Following independence the influence of the Catholic Church on Irish society increased significantly. President of the Executive, W. T. Cosgrave was a staunch Catholic and was a close personal friend of Archbishop Byrne of Dublin. With the exception of Ernest Blythe, the entire Irish cabinet held similar religious views to Cosgrave. The Cumann na nGaedheal government from 1922-1932 adopted a conservative approach to social and moral issues. In particular the government facilitated Catholic Church control over education and imposed strict censorship laws in order to counteract what was seen as a decline in moral values after World War One.

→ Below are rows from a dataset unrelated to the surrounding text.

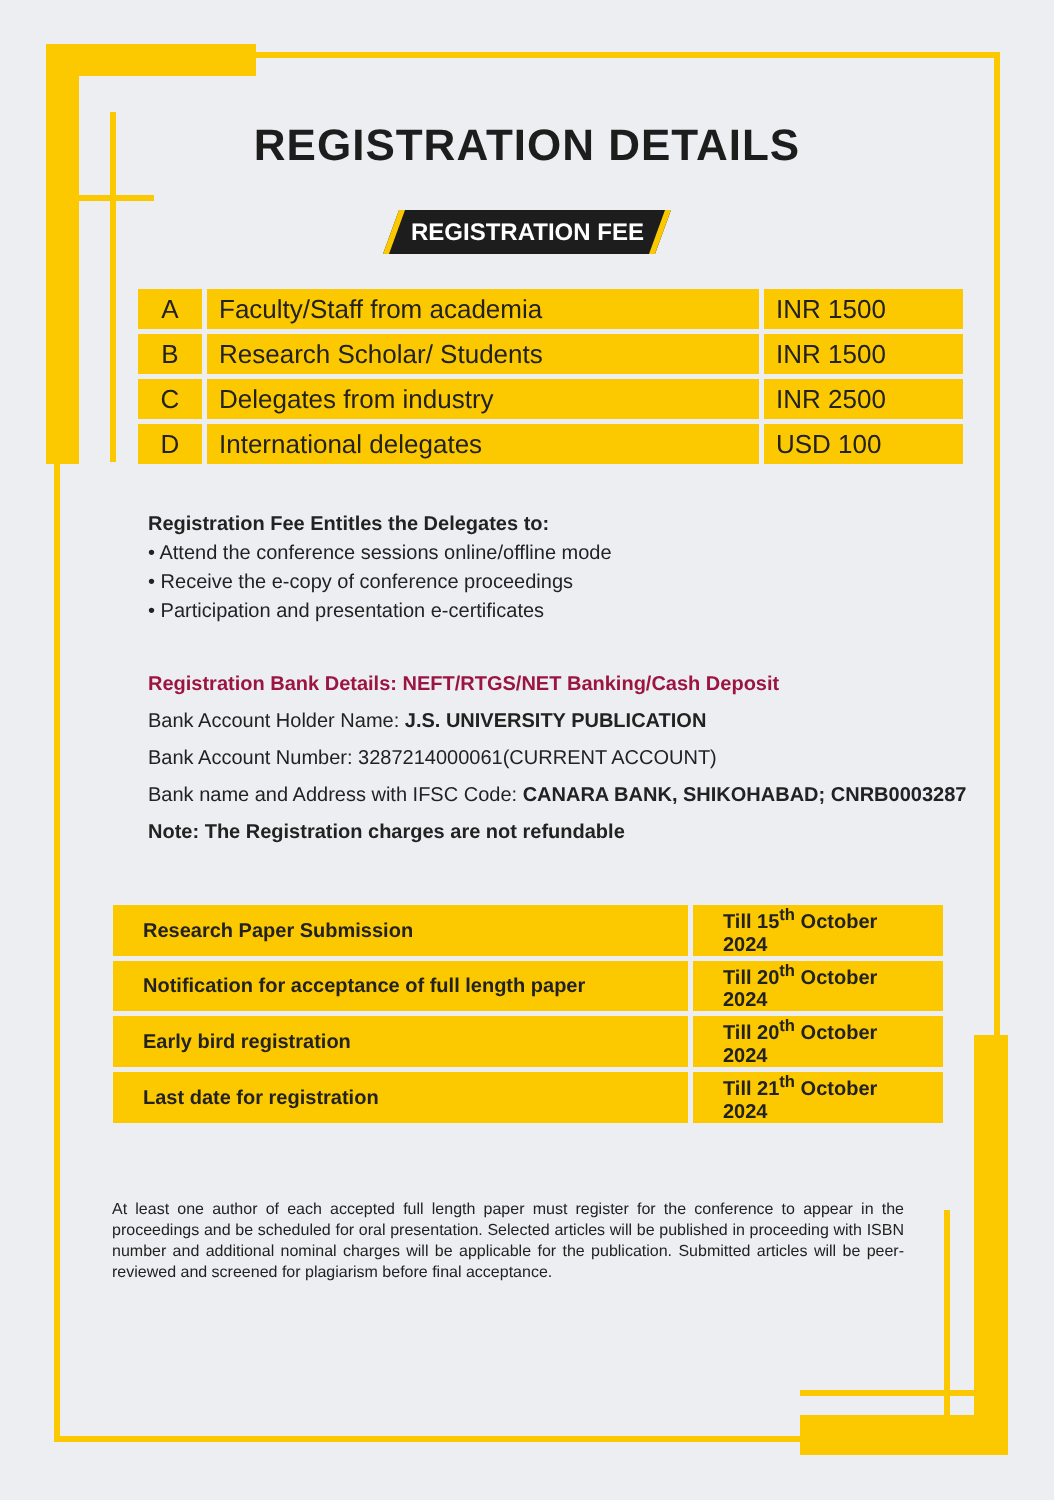REGISTRATION DETAILS
REGISTRATION FEE
| A | Faculty/Staff from academia | INR 1500 |
| B | Research Scholar/ Students | INR 1500 |
| C | Delegates from industry | INR 2500 |
| D | International delegates | USD 100 |
Registration Fee Entitles the Delegates to:
• Attend the conference sessions online/offline mode
• Receive the e-copy of conference proceedings
• Participation and presentation e-certificates
Registration Bank Details: NEFT/RTGS/NET Banking/Cash Deposit
Bank Account Holder Name: J.S. UNIVERSITY PUBLICATION
Bank Account Number: 3287214000061(CURRENT ACCOUNT)
Bank name and Address with IFSC Code: CANARA BANK, SHIKOHABAD; CNRB0003287
Note: The Registration charges are not refundable
| Research Paper Submission | Till 15<sup>th</sup> October 2024 |
| Notification for acceptance of full length paper | Till 20<sup>th</sup> October 2024 |
| Early bird registration | Till 20<sup>th</sup> October 2024 |
| Last date for registration | Till 21<sup>th</sup> October 2024 |
At least one author of each accepted full length paper must register for the conference to appear in the proceedings and be scheduled for oral presentation. Selected articles will be published in proceeding with ISBN number and additional nominal charges will be applicable for the publication. Submitted articles will be peer-reviewed and screened for plagiarism before final acceptance.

The Cumann na nGaedheal government also enjoyed good relations with the Vatican and in 1930 established formal diplomatic relations with the Vatican leading to the appointment of a Papal Nuncio in Dublin. Cosgrave’s government began negotiations with the Vatican in 1929 about hosting the Eucharistic Congress in Ireland. Cosgrave felt that it would increase the prestige of the country, and by extension, his government and it would bring the country together after the divisions of the civil war. In 1932 the Vatican announced that the 31st Eucharistic Congress would be held in Ireland to commemorate the 1,500 year anniversary of the coming of St. Patrick to Ireland.
Unfortunately for Cumann na nGaedheal they lost the general election in 1932 before the Eucharistic Congress took place. Despite all their efforts it would be DeValera and Fianna Fail who would lead the country during the Congress. Fianna Fail’s relationship with the Catholic hierarchy was strained. The Catholic Church had openly condemned the anti-Treaty side during the civil war and many of these people were now prominent in Fianna Fail. However, once elected in 1932, DeValera immediately sought to improve relations between his party and the Catholic Church. The Eucharistic Congress provided an ideal opportunity for him to achieve this task.
In the period leading up to the Eucharistic Congress Fianna Fail worked hard to ‘prove’ itself to the Catholic Church. In April the Oireachtas voted in favour of putting a crucifix in the Dail chamber and suspended the sitting of the Dail and Seanad during church holidays. The Dail also passed the Eucharistic Congress Bill which set out various plans for hosing the Congress.
In the run-up to the Congress many religious services were held in every parish throughout the country. The government provided most of the cost for hosting the event but further money was raised through church gate collections and from overseas donations. In Dublin streets, public buildings and houses were decorated with flags and bunting and a single issue newspaper, The Congress, was published to commemorate the event. Every corner of the country was involved in preparing for the Congress.
Hundreds of thousands of people participated in the Congress which ran for five days from 22-26 June 1932. Thousands of people travelled from America, Europe and Australia to participate in the event, including over 200 Catholic bishops and eight cardinals. Churches stayed open continuously during the event to allow people to pray. The event was a huge success for both the Catholic Church and for the government.
The Eucharistic Congress marked the highpoint of the Catholic Church in Ireland and was a source of pride for many Irish Catholics who saw it as an assertion of Ireland’s international status and independence. The event helped to cement the relationship between the government and the Catholic hierarchy. The impact of this relationship was to be seen in the continuation of the conservative social policies of the Fianna Fail government and in the new Irish Constitution that was introduced in 1937.
When DeValera proposed a new constitution in 1937 Article 44 outlined the ‘special position’ of the Catholic Church in Ireland. Furthermore the constitution banned divorce in Ireland and many women opposed the clause which stated that ‘the State recognises that by her life within the home, woman gives to the State a support without which the common good cannot be achieved’. While the constitution did not oblige women to remain in the home, the marriage bar which was introduced in 1935 prevented married women from working in the civil service.